帰郷
6 思いは一つに
陽人たちが帰ってきたのは篤信が連絡を受けてから一時間後のことだった。朱音が計算をしてわざと集合時間を遅らせたのだが意外と時間通りになってしまい、朱音と篤信は仮眠や帰り支度などで案外忙しいスケジュールをこなすこととなった。
途中で合流した四人は、近くのファミレスで小さな送別会をし、道中も長いので篤信は女性たちに行き付けの銭湯を紹介すると、二人は喜んで 着替えを持って煙突の方へ消えていった。
残された篤信と陽人は下宿で帰る用意をしながら今日の出来事を報告し合っていた。
「陽人君、今日はどこ行ってたの?」
「大学。杏奈先輩に会いに行ってたんだ」
「杏奈?ああ、鞍掛さんね、モデルの」
杏奈はママ先生の門下生で朱音とも親友であることから、篤信は当然知っており、同郷のよしみでたまに連絡がある。といっても自分がテレビなどに出る旨のそれが多いのだが――。

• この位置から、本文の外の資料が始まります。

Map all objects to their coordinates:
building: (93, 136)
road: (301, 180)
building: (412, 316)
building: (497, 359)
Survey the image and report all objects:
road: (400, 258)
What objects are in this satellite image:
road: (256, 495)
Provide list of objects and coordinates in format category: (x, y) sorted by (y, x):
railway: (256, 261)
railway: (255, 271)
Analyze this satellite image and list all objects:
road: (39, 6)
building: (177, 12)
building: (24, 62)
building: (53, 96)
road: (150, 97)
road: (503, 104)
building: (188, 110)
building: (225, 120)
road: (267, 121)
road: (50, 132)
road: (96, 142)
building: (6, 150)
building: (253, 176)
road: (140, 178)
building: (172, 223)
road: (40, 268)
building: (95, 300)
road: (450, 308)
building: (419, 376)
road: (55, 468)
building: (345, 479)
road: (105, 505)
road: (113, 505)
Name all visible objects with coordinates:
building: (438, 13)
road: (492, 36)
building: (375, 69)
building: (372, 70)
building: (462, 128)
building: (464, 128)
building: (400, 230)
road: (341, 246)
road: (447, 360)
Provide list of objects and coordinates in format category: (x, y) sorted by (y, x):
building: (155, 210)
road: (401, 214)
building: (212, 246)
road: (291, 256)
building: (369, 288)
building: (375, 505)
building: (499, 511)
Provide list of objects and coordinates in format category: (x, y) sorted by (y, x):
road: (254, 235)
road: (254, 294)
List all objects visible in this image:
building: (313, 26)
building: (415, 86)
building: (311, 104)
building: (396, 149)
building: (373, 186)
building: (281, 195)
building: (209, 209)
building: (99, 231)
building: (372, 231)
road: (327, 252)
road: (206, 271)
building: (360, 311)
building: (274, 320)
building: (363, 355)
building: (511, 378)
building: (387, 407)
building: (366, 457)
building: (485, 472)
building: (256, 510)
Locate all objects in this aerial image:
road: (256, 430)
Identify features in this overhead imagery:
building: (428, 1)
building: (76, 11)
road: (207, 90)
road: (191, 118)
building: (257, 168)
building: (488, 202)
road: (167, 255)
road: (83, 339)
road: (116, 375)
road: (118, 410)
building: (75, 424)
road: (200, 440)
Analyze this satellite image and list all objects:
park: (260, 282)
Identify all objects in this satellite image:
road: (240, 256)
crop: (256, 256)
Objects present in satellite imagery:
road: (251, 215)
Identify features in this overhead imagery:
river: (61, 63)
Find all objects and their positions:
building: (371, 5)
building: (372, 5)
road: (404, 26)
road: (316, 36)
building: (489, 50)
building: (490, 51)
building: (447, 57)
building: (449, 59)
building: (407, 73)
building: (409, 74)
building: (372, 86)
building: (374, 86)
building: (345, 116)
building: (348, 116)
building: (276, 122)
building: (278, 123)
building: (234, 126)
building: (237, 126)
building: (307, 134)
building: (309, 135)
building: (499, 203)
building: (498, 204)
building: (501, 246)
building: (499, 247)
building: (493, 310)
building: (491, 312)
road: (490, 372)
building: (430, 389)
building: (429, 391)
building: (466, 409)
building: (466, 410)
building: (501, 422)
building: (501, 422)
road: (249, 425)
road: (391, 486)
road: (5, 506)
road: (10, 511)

「テレビとかじゃ見つけるの難しいけど、東京では一応ラジオのレギュラー持ってるの知っとう?」
篤信は、地元の同窓生が上京してそれなりに活躍しててる事を陽人に教えた。
「『CNN』のことでしょ?」
「知ってたんだ」
篤信は少し驚いた表情を見せた。
「実はね、今日はその収録に行ってたんだ」
「ホンマに?凄いやんか」
篤信が言うには、深夜枠の放送ではあるが、首都圏の学生の間では結構有名で、あまりラジオを聞かない篤信でも時間が合えば毎週聞いているくらいだと言う。
「知らなかった――」
陽人は少し後悔する。学生が企画製作、運営するローカル番組と聞いて調子にのって適当な事を言い過ぎたと思ったからだ。
「そういや放送って今日だよね?」
陽人は頷きながら、午前中に朱音が乗っ取ったベッドに座り部屋を見回した。出かけた時より部屋が片付いている。
「んで篤兄とお姉は何してたん?」
「部屋片付けたり、買い物に近く出掛けたり。朱音ちゃんはまた仮眠取るし……、とりわけ変化のある話って、ないなぁ」
「なーんや。せっかく悠里まで連れ出したのに……」
「何を期待してたの?」
「いえいえ、何でもありません」
それでも日常的に業務を進められる二人の関係というのも凄いもんだな、と陽人は思う。そう考えると陽人は安堵の表情を見せ、篤信に笑いかけたと同時に昨日の車中での夜更かしと今日の慣れない街の行脚が、睡魔というものになって現れた。
「お姉たち、長いよ。女二人で風呂入ったら何であんな長いんやろ……」
陽人はベッドで横になった。
「あの二人も仲いいんだね?よく銭湯に行くんだ」
長くなるのは姉妹の仲がいいからだと篤信は思った。
「ウチの風呂が狭いからたまに二人で行ってる。お姉と悠里は姉妹というより親子やね、11歳も離れてるし、実際悠里の教育係やったし」
陽人は大あくびをしながら、姉と妹についての間柄を解説するのだが、段々言葉が変になり自分でも何を言ってるのかわからなくなってきた。
「陽人君――?」
篤信が声を掛けた時には陽人はもう眠っていた。
「疲れてたんだね……」
篤信は横になっている陽人にそっと毛布を掛けて、ゆっくりと眼鏡を取ってやった。陽人は寝ながら安心した笑みを浮かべている。その顔は今朝同じ場所で見た朱音のそれとそっくりだった――。